OS TEMPOS QUE CORREM. Miguel Vale de Almeida


2.3.07  

Ao meu colega Manuel Villaverde Cabral

Uma das funções de comentadores, colunistas, ou especialistas entrevistados pelos media é legitimar ou não a hierarquia de relevância das questões políticas. Uma das formas de fazê-lo (todos o fazemos, é claro) é, advertida ou inadvertidamente, fazer o senso comum passar por bom senso. Confesso que fiquei triste quando li estas declarações de um colega por quem tenho estima:

«(...) Portugal tem bastante mais com que se entreter! (...) O mesmo diria, aliás, acerca dos casamentos gay, que no caso de serem postos a votos seriam certamente recusados. Estou convencido de que nem sequer entre a comunidade gay (se tal existe, o que duvido) há unanimidade a esse respeito? E também não sei se a adopção por homossexuais é uma grande ideia. Já reina a maior das confusões sobre o sistema de adopção em Portugal, como se tem visto pelo caso Esmeralda; não creio que haja grande vantagem em complicar ainda mais as coisas!» (Manuel Villaverde Cabral, na Visão Online)

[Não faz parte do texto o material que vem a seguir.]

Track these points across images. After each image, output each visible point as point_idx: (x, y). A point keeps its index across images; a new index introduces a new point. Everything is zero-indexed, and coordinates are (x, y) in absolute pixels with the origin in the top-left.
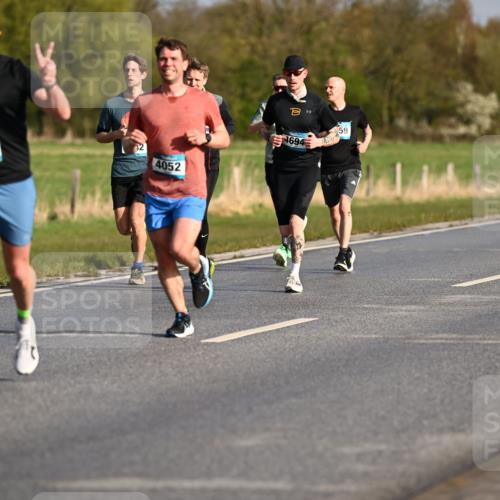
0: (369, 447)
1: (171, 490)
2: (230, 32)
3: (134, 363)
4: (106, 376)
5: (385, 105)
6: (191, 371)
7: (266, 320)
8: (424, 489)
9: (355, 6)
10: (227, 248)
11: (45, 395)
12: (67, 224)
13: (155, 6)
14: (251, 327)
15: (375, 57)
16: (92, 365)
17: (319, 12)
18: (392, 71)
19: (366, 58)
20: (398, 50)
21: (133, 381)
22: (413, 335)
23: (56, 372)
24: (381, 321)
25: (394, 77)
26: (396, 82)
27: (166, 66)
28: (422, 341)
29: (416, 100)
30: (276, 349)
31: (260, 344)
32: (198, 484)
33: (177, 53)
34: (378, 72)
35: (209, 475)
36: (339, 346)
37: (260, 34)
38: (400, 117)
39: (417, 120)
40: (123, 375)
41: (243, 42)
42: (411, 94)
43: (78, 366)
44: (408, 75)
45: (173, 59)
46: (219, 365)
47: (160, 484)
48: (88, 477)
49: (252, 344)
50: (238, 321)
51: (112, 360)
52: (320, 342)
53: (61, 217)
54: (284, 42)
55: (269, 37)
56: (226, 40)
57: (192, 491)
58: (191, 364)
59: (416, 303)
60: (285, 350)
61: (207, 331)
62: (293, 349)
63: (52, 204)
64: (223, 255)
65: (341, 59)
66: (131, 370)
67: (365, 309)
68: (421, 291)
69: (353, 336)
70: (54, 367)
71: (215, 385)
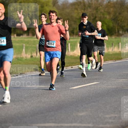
0: (113, 115)
1: (62, 126)
2: (77, 9)
3: (52, 94)
4: (45, 97)
5: (117, 28)
6: (67, 96)
7: (86, 83)
9: (109, 2)
10: (76, 64)
11: (30, 102)
12: (35, 58)
13: (58, 2)
14: (82, 85)
15: (114, 15)
16: (42, 94)
17: (99, 4)
18: (118, 19)
19: (112, 16)
20: (120, 14)
21: (52, 99)
22: (124, 86)
23: (32, 96)
24: (116, 83)
25: (119, 20)
26: (119, 22)
27: (51, 18)
28: (127, 88)
29: (124, 26)
30: (89, 90)
31: (85, 89)
32: (69, 125)
33: (54, 14)
34: (115, 19)
35: (72, 122)
36: (105, 89)
37: (84, 10)
38: (120, 31)
39: (125, 32)
40: (50, 97)
41: (80, 11)
42: (123, 25)
43: (38, 95)
44: (123, 20)
45: (53, 16)
46: (74, 94)
47: (59, 125)
48: (41, 123)
49: (83, 89)
50: (79, 83)
51: (47, 93)
52: (100, 88)
53: (34, 57)
54: (91, 12)
55: (87, 10)
56: (76, 11)
57: (67, 127)
58: (67, 94)
59: (124, 79)
60: (91, 90)
61: (71, 86)
62: (93, 90)
63: (31, 53)
64: (75, 66)
65: (105, 16)
66: (52, 96)
67: (112, 80)
68: (126, 75)
69: (108, 87)
70: (32, 95)
71: (73, 100)
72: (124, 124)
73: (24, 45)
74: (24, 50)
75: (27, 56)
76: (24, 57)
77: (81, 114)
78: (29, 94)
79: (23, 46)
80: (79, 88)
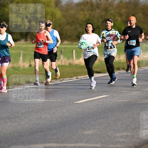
0: (124, 134)
1: (65, 147)
2: (83, 10)
3: (54, 109)
4: (46, 113)
6: (71, 111)
7: (94, 96)
8: (141, 146)
9: (120, 2)
10: (82, 75)
11: (28, 119)
13: (61, 2)
14: (89, 98)
16: (42, 110)
17: (110, 4)
19: (124, 17)
21: (54, 115)
22: (138, 100)
23: (31, 112)
24: (128, 96)
28: (141, 102)
30: (97, 105)
31: (92, 103)
32: (73, 145)
35: (76, 142)
36: (116, 104)
37: (92, 11)
40: (51, 113)
41: (87, 13)
43: (38, 110)
46: (80, 110)
47: (62, 145)
49: (89, 103)
50: (85, 96)
51: (48, 108)
52: (110, 102)
53: (33, 66)
54: (99, 13)
55: (95, 11)
56: (82, 12)
58: (71, 109)
59: (138, 91)
60: (99, 105)
61: (76, 99)
62: (102, 105)
63: (30, 62)
65: (116, 18)
66: (53, 111)
67: (123, 92)
68: (140, 87)
69: (120, 101)
70: (30, 110)
71: (78, 115)
72: (137, 144)
73: (22, 52)
74: (21, 58)
75: (25, 65)
76: (22, 66)
77: (87, 133)
78: (27, 109)
79: (20, 53)
80: (86, 102)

Triste, porquê? Porque Villaverde Cabral sabe que a retórica e o tom usados têm um efeito ainda mais negativo do que se afirmasse a sua discordância política em relação ao assunto; a retórica e o tom menorizam e desprezam a questão - "mais com que se entreter". Mas também porque sabe que hoje em dia a orientação sexual é uma categoria de discriminação da mesma ordem que a "raça" ou o género e que a desigualdade consagrada na lei é, neste caso, injustificada - não para um integrista católico, é claro, mas certamente para um liberal. Daí que, entre outras coisas, seja absolutamente irrelevante a existência ou não de uma comunidade ou de consenso sobre a matéria entre diferentes associações LGBT. A exigência da igualdade não deve vir apenas do segmento discriminado (que largamente interioriza a hegemonia, aliás, como aconteceu e acontece com as mulheres em relação à discriminação de género). A exigência de igualdade pode e deve vir de toda a sociedade, desde logo dos que a pensam liberalmente, pois a pré-condição para a dignidade é a não humilhação de parte dos seus membros pelo Estado. É também isto que coloca a questão da igualdade no acesso ao casamento num patamar radicalmente diferente do das outras questões ditas fracturantes e fora do cálculo do maior ou menor apoio da sociedade (questão que nem seria invocada caso se estivesse a falar de discriminação racial). A única verdadeira fractura política é a discriminação constante na lei. Por sinal a última - injustificada - que resta no regime democrático.